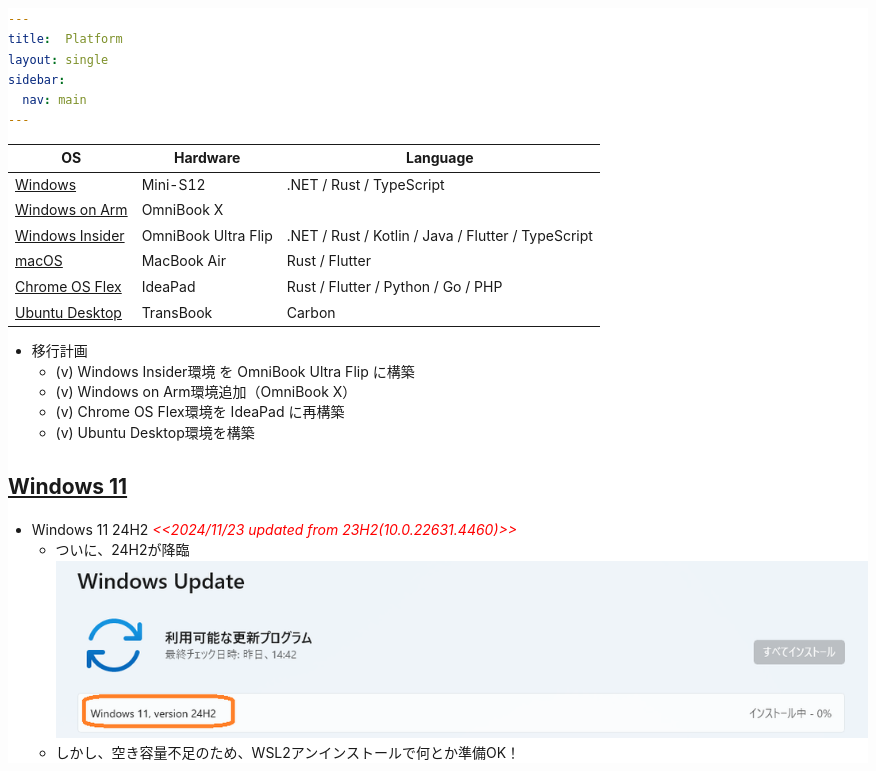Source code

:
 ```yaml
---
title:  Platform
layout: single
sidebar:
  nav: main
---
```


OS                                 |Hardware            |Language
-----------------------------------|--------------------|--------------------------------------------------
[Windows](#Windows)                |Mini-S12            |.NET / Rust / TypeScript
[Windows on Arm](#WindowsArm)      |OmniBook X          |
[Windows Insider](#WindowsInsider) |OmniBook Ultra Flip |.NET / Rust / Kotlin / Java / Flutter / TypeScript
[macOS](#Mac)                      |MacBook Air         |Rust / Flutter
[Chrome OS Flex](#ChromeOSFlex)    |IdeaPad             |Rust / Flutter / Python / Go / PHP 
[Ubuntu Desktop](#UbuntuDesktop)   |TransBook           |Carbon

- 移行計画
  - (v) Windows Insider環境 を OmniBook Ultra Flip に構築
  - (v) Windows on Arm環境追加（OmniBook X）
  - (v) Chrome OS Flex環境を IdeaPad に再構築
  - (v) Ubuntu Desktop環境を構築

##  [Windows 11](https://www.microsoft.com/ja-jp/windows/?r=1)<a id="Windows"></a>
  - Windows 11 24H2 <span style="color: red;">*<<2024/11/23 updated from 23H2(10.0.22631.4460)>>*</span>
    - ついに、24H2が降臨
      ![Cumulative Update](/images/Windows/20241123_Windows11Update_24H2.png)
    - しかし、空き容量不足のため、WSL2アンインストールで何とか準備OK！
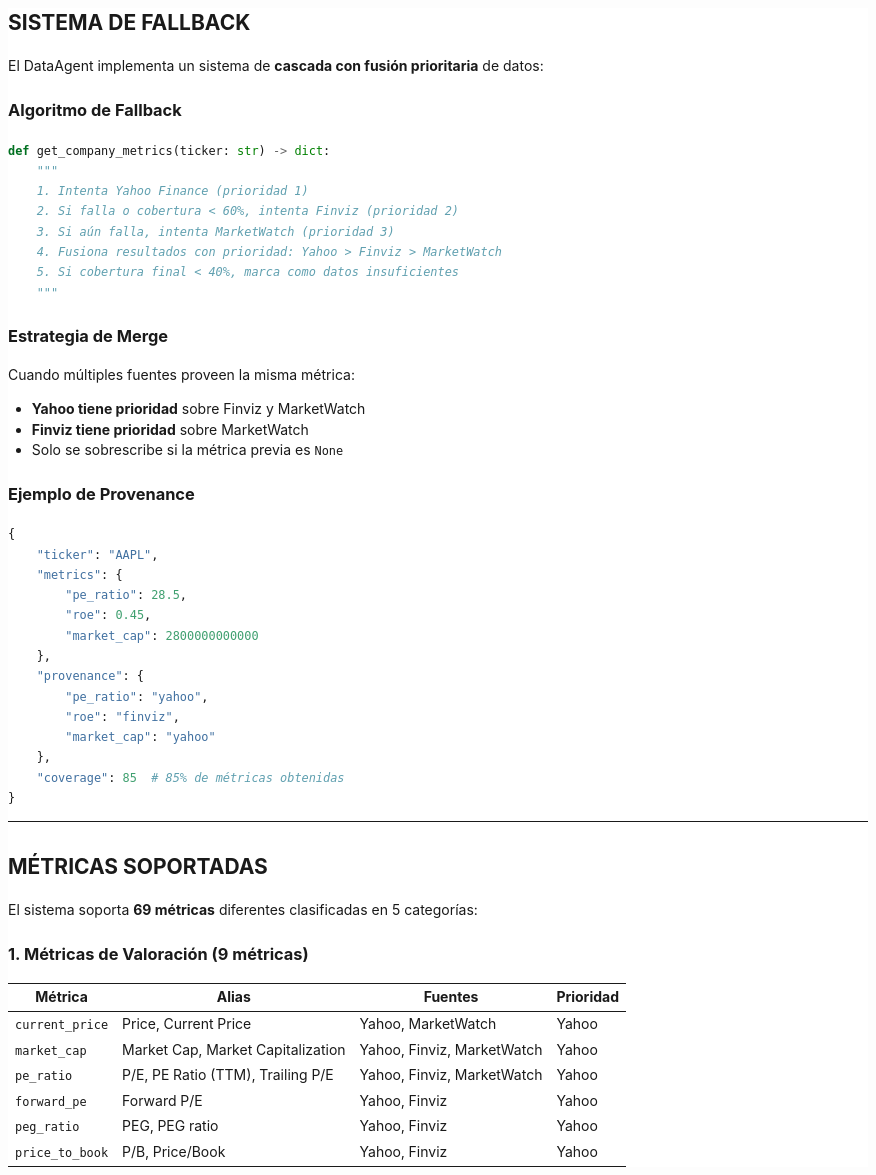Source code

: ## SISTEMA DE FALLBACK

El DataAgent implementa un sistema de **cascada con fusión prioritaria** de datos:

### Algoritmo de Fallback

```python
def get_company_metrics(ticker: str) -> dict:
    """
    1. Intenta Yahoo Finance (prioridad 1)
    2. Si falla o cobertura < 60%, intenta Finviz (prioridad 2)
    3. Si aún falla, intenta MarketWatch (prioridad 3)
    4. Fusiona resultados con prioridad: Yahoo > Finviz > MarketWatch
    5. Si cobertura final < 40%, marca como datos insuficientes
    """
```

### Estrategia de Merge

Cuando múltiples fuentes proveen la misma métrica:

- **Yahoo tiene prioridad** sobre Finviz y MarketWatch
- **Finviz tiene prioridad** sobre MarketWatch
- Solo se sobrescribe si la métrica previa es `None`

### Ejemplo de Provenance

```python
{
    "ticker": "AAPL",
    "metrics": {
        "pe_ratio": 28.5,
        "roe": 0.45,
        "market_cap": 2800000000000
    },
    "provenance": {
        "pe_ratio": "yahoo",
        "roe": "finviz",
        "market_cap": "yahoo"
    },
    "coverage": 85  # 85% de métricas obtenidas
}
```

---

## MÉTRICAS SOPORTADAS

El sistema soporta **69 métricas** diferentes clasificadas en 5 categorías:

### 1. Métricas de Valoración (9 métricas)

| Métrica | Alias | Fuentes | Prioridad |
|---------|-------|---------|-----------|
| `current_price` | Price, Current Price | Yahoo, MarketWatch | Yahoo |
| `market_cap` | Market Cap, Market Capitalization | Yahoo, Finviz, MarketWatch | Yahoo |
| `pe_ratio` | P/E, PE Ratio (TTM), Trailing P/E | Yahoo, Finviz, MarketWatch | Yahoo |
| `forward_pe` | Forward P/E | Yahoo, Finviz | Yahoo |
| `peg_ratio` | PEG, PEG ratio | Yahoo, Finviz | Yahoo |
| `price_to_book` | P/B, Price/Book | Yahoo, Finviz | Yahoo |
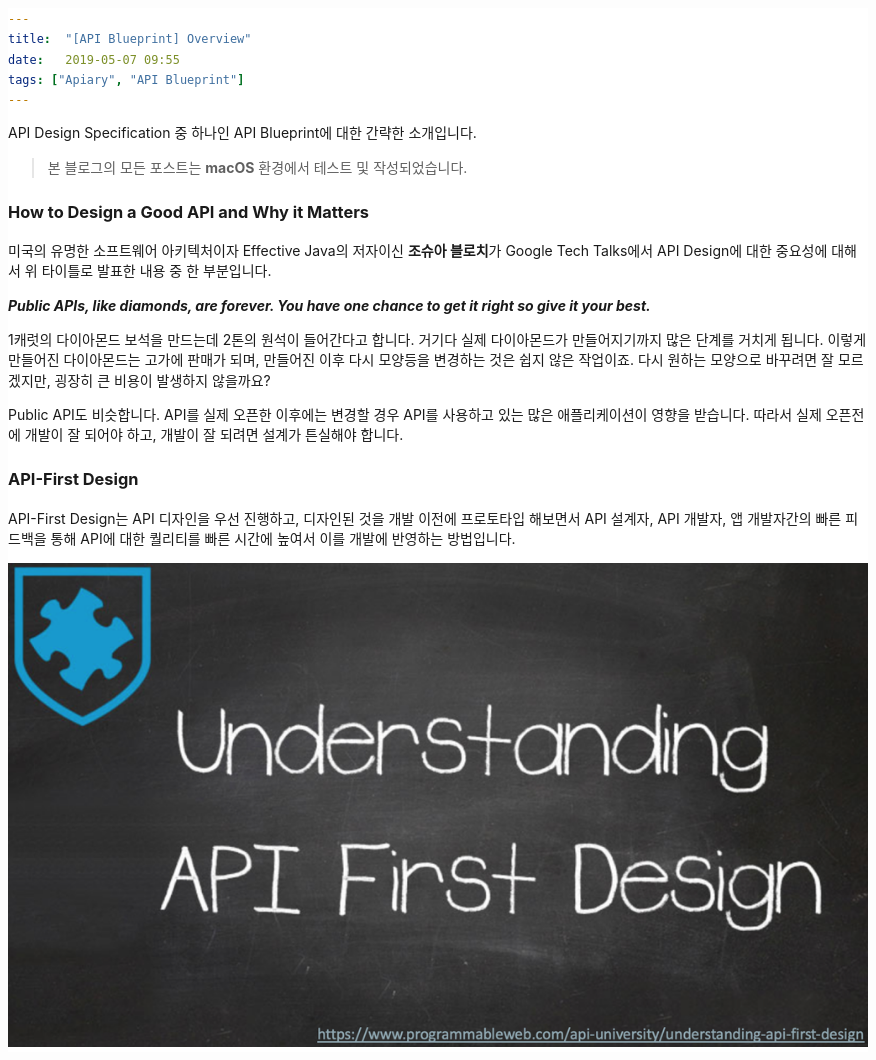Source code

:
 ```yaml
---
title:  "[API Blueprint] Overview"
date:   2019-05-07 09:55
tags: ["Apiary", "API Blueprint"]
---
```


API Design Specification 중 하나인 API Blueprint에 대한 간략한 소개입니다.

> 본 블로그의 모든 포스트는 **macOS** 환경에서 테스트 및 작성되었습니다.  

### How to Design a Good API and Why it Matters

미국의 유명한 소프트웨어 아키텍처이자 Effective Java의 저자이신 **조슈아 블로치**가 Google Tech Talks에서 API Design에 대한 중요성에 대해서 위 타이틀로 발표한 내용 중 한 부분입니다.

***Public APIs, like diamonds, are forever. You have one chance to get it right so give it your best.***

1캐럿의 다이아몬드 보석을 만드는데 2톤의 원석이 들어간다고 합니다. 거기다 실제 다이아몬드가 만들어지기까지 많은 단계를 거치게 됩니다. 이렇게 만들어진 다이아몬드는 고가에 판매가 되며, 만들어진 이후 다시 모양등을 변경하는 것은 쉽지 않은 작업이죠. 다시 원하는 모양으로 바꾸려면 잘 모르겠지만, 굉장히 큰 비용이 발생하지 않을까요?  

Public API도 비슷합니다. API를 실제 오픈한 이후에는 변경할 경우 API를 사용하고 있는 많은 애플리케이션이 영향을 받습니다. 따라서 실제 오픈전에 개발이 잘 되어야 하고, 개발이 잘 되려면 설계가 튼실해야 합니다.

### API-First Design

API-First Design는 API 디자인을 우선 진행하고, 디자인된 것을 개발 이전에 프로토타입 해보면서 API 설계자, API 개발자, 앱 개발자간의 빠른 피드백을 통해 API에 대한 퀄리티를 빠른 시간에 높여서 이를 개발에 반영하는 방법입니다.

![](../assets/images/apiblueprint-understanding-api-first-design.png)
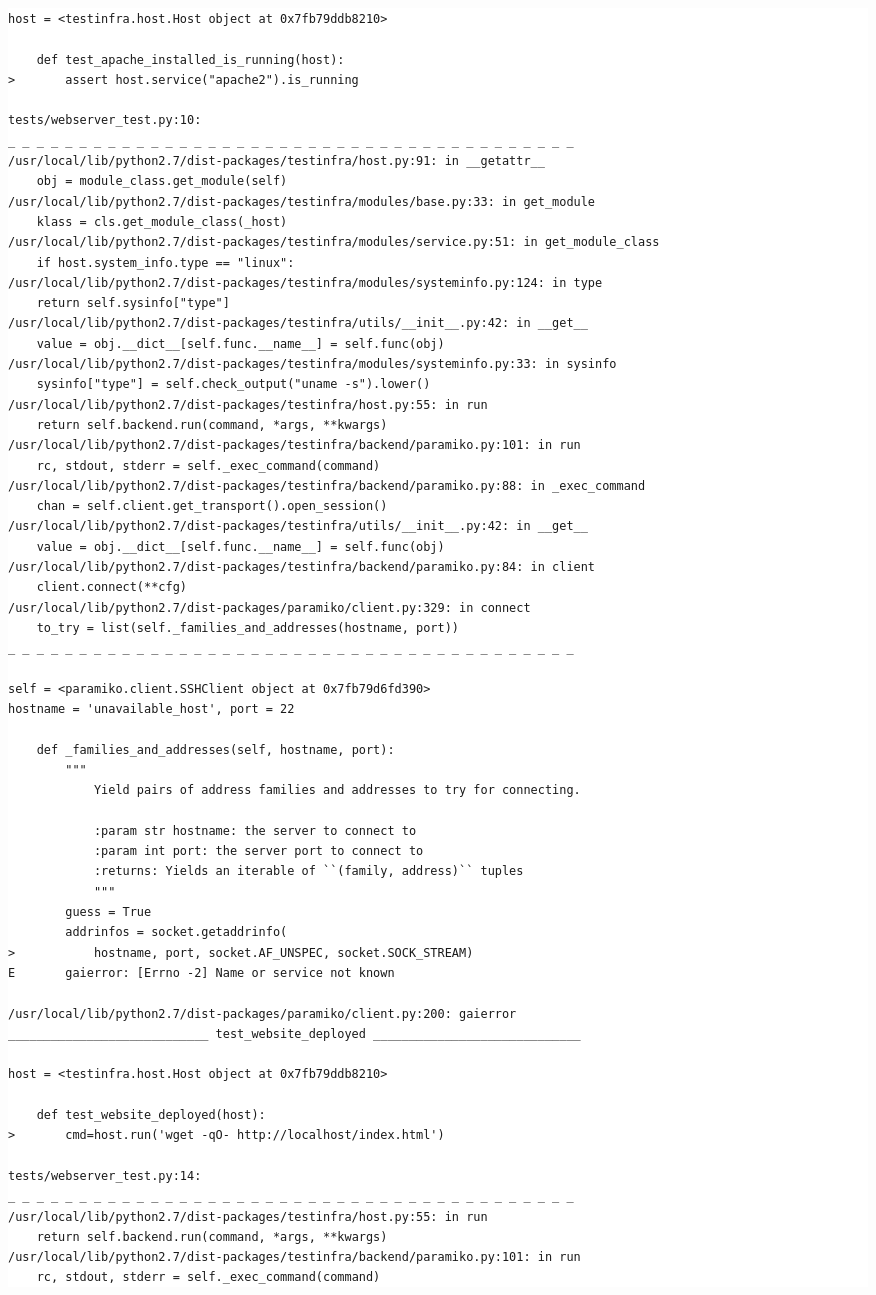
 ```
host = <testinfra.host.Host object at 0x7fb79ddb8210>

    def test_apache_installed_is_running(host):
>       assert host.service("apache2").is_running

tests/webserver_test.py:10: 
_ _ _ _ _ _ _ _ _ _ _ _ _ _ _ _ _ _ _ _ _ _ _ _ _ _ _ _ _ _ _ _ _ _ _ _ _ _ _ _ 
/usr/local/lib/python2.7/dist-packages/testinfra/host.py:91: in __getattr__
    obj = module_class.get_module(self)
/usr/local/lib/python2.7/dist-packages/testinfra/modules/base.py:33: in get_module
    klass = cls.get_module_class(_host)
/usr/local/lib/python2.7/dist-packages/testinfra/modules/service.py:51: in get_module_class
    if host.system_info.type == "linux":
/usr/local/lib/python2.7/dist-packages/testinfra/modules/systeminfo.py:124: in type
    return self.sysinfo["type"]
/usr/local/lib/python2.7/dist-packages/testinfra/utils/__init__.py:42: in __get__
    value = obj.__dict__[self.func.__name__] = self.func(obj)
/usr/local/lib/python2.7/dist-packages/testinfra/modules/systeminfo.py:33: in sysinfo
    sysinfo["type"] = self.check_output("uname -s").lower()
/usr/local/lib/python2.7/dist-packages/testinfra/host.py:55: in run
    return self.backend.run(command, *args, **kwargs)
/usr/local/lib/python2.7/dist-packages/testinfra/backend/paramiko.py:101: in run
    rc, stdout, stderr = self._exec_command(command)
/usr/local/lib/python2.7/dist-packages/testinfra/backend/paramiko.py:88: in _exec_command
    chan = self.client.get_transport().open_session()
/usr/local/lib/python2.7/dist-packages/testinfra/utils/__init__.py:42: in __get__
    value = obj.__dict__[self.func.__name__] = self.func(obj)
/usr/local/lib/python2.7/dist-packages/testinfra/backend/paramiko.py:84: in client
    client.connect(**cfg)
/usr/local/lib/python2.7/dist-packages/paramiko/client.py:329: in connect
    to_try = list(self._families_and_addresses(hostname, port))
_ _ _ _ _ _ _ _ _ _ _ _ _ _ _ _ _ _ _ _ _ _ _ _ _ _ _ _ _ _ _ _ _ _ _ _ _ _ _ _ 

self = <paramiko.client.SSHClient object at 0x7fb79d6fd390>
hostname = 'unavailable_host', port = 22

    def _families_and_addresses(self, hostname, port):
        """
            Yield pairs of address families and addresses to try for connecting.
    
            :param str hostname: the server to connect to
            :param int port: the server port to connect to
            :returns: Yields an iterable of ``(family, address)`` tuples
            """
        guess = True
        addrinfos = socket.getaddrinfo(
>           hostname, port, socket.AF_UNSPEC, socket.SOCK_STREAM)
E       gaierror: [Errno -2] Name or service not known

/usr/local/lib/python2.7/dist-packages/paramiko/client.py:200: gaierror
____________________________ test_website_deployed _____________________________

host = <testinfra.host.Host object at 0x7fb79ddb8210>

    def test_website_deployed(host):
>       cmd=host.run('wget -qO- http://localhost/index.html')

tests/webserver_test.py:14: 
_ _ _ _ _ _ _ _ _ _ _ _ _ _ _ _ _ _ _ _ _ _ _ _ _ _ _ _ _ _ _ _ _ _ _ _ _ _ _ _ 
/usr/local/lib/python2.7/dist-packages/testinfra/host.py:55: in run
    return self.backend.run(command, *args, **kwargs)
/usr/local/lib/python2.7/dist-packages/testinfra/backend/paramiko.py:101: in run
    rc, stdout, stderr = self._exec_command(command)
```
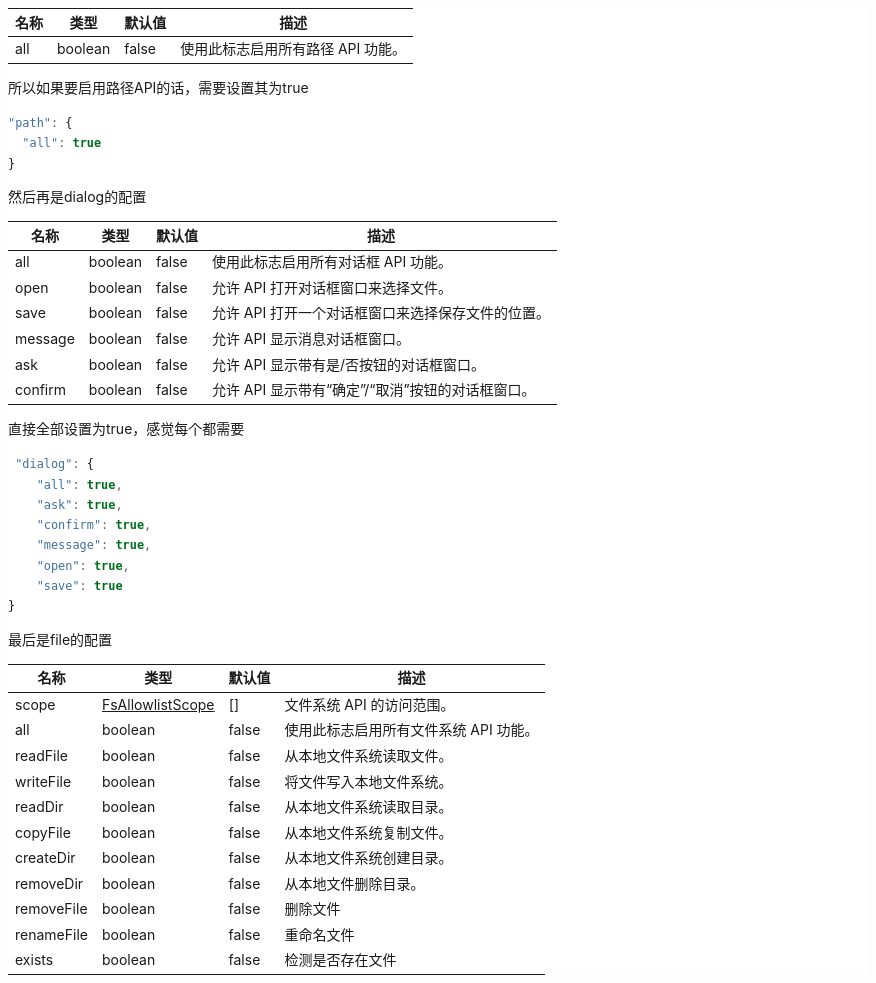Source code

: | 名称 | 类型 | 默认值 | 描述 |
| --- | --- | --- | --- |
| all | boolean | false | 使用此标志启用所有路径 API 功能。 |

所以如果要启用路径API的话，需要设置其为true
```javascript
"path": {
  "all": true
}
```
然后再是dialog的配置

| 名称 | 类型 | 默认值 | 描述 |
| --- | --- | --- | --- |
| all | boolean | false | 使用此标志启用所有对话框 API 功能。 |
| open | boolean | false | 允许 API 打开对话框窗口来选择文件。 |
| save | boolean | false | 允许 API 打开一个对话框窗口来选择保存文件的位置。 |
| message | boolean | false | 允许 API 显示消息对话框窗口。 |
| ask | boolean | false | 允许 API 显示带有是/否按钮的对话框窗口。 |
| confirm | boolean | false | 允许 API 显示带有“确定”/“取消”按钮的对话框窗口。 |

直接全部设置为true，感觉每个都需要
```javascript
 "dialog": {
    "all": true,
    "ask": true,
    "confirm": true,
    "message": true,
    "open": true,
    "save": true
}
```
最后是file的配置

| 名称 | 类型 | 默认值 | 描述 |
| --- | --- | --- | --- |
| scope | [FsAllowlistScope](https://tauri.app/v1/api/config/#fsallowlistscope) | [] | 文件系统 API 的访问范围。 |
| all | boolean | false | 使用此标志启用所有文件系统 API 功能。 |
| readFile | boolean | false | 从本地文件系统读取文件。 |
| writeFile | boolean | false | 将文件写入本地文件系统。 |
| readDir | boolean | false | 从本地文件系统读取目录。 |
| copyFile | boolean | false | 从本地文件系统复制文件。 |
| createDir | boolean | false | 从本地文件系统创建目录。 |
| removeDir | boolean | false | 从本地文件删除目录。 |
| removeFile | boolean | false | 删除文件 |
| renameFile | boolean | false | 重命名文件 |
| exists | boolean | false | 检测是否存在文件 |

## WORK REQUIRED
Where a line of the listing holds the string "Public", copy that line.

## TASK ANSWER
***Public APIs, like diamonds, are forever. You have one chance to get it right so give it your best.***
Public API도 비슷합니다. API를 실제 오픈한 이후에는 변경할 경우 API를 사용하고 있는 많은 애플리케이션이 영향을 받습니다. 따라서 실제 오픈전에 개발이 잘 되어야 하고, 개발이 잘 되려면 설계가 튼실해야 합니다.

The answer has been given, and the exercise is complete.